What the task asks: Provide an exact copy of the lines from the beginning of the records through the line that includes "your defective parts", and of no others.

Records provided:
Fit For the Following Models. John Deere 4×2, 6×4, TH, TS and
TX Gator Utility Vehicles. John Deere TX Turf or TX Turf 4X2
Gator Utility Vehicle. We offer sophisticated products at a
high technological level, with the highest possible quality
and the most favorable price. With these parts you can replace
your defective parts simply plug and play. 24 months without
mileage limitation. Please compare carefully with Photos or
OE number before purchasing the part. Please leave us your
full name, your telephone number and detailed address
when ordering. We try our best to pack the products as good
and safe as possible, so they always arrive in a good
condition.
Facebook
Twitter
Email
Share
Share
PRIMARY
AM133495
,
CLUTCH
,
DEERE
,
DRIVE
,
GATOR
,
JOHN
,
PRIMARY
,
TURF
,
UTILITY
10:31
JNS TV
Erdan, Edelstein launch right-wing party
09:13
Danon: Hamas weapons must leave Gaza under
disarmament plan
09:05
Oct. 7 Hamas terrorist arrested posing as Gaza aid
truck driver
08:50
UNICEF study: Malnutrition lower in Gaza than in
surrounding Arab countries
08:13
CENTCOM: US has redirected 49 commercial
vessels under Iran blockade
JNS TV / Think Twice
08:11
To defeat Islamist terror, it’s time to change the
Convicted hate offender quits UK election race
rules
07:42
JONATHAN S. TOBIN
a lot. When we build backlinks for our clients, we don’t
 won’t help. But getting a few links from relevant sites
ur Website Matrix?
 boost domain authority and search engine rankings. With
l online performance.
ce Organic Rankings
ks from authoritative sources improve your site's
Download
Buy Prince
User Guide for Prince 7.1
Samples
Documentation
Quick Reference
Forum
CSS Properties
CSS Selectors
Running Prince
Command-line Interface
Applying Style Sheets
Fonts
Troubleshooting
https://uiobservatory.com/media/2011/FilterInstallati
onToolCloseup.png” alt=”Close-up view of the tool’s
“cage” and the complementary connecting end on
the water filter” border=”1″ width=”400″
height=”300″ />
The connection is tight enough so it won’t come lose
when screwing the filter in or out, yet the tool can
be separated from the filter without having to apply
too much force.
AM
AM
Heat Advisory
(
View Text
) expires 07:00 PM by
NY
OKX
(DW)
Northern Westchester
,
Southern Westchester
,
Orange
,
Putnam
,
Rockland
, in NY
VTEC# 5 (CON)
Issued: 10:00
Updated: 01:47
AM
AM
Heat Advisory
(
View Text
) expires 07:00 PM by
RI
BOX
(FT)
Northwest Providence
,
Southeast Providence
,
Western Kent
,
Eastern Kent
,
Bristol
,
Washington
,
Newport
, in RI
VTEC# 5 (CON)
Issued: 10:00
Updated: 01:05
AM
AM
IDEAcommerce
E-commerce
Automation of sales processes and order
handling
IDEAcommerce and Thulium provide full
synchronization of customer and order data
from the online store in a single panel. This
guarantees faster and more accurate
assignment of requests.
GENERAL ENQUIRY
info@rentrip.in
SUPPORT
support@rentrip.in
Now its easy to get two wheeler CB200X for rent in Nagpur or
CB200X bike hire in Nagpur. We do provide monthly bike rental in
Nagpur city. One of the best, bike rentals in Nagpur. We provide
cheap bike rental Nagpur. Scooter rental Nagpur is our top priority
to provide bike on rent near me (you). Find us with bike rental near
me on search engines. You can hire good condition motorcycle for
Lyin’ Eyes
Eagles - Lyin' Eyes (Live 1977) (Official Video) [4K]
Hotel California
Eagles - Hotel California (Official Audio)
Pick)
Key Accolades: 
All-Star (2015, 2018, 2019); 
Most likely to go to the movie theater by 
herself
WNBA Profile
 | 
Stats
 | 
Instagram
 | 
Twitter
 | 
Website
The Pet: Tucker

Task response:
Fit For the Following Models. John Deere 4×2, 6×4, TH, TS and
TX Gator Utility Vehicles. John Deere TX Turf or TX Turf 4X2
Gator Utility Vehicle. We offer sophisticated products at a
high technological level, with the highest possible quality
and the most favorable price. With these parts you can replace
your defective parts simply plug and play. 24 months without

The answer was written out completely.